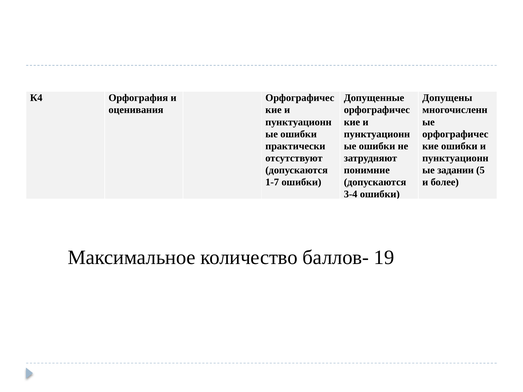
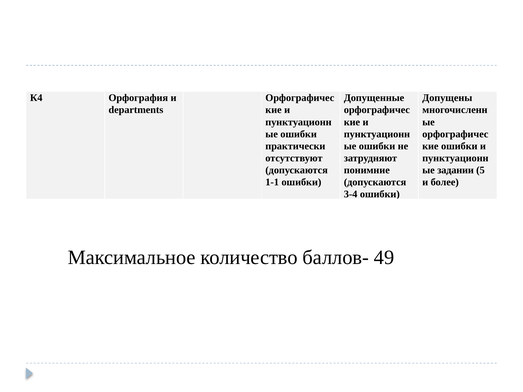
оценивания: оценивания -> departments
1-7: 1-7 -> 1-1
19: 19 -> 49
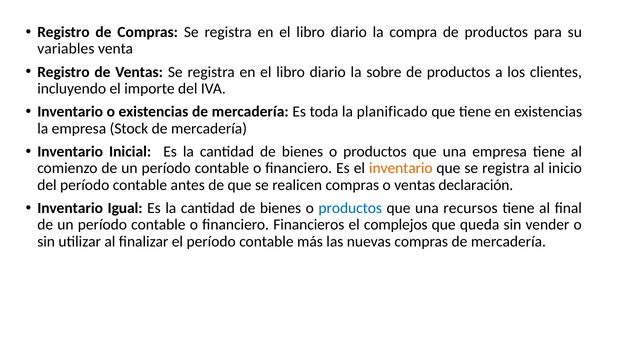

--

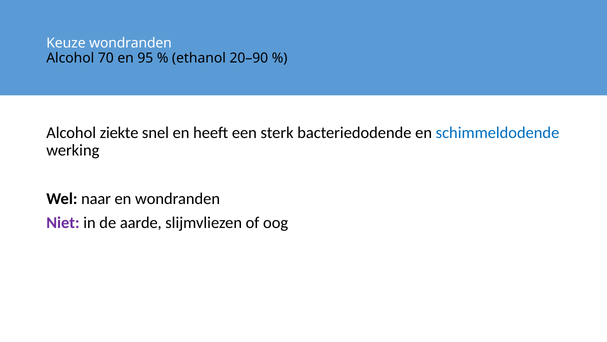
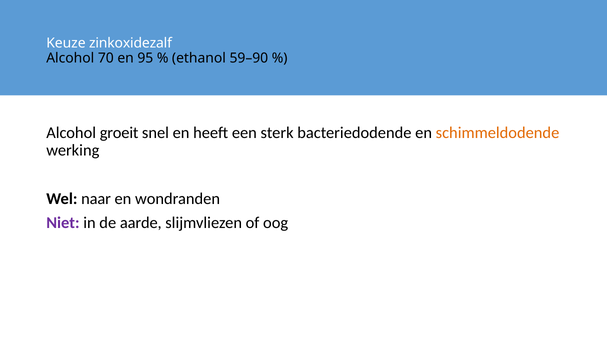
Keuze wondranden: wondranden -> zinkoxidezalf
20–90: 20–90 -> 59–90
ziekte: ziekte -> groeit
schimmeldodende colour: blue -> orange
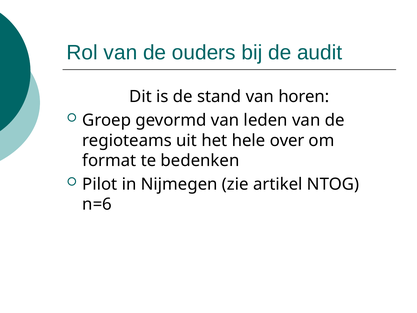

TASK DESCRIPTION: Reproduce the lines of the records that begin with the line containing "Keuze wondranden: wondranden -> zinkoxidezalf" and end with the line containing "schimmeldodende colour: blue -> orange", including both of those lines.

RESPONSE:
Keuze wondranden: wondranden -> zinkoxidezalf
20–90: 20–90 -> 59–90
ziekte: ziekte -> groeit
schimmeldodende colour: blue -> orange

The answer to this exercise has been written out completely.